Every line of the data below should be printed exactly. Nothing may be dropped.

****

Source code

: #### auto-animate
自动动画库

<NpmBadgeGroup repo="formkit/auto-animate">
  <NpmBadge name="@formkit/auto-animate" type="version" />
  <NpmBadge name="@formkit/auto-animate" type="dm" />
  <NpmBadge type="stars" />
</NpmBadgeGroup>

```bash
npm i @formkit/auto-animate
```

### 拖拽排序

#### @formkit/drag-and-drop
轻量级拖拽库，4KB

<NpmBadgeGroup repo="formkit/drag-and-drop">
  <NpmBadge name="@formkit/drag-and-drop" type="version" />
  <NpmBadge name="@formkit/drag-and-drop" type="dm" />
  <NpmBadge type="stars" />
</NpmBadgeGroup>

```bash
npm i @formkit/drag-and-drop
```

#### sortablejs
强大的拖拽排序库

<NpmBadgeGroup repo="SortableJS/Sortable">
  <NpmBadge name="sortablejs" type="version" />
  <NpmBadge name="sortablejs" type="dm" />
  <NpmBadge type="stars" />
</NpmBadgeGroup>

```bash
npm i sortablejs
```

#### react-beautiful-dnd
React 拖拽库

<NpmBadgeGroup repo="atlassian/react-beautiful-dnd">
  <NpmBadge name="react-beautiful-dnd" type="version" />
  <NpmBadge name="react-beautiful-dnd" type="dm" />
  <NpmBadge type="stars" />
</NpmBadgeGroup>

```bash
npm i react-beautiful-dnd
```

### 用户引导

****

• [SOLUTION TO THIS TASK]:
Source code

: #### auto-animate
自动动画库

<NpmBadgeGroup repo="formkit/auto-animate">
  <NpmBadge name="@formkit/auto-animate" type="version" />
  <NpmBadge name="@formkit/auto-animate" type="dm" />
  <NpmBadge type="stars" />
</NpmBadgeGroup>

```bash
npm i @formkit/auto-animate
```

### 拖拽排序

#### @formkit/drag-and-drop
轻量级拖拽库，4KB

<NpmBadgeGroup repo="formkit/drag-and-drop">
  <NpmBadge name="@formkit/drag-and-drop" type="version" />
  <NpmBadge name="@formkit/drag-and-drop" type="dm" />
  <NpmBadge type="stars" />
</NpmBadgeGroup>

```bash
npm i @formkit/drag-and-drop
```

#### sortablejs
强大的拖拽排序库

<NpmBadgeGroup repo="SortableJS/Sortable">
  <NpmBadge name="sortablejs" type="version" />
  <NpmBadge name="sortablejs" type="dm" />
  <NpmBadge type="stars" />
</NpmBadgeGroup>

```bash
npm i sortablejs
```

#### react-beautiful-dnd
React 拖拽库

<NpmBadgeGroup repo="atlassian/react-beautiful-dnd">
  <NpmBadge name="react-beautiful-dnd" type="version" />
  <NpmBadge name="react-beautiful-dnd" type="dm" />
  <NpmBadge type="stars" />
</NpmBadgeGroup>

```bash
npm i react-beautiful-dnd
```

### 用户引导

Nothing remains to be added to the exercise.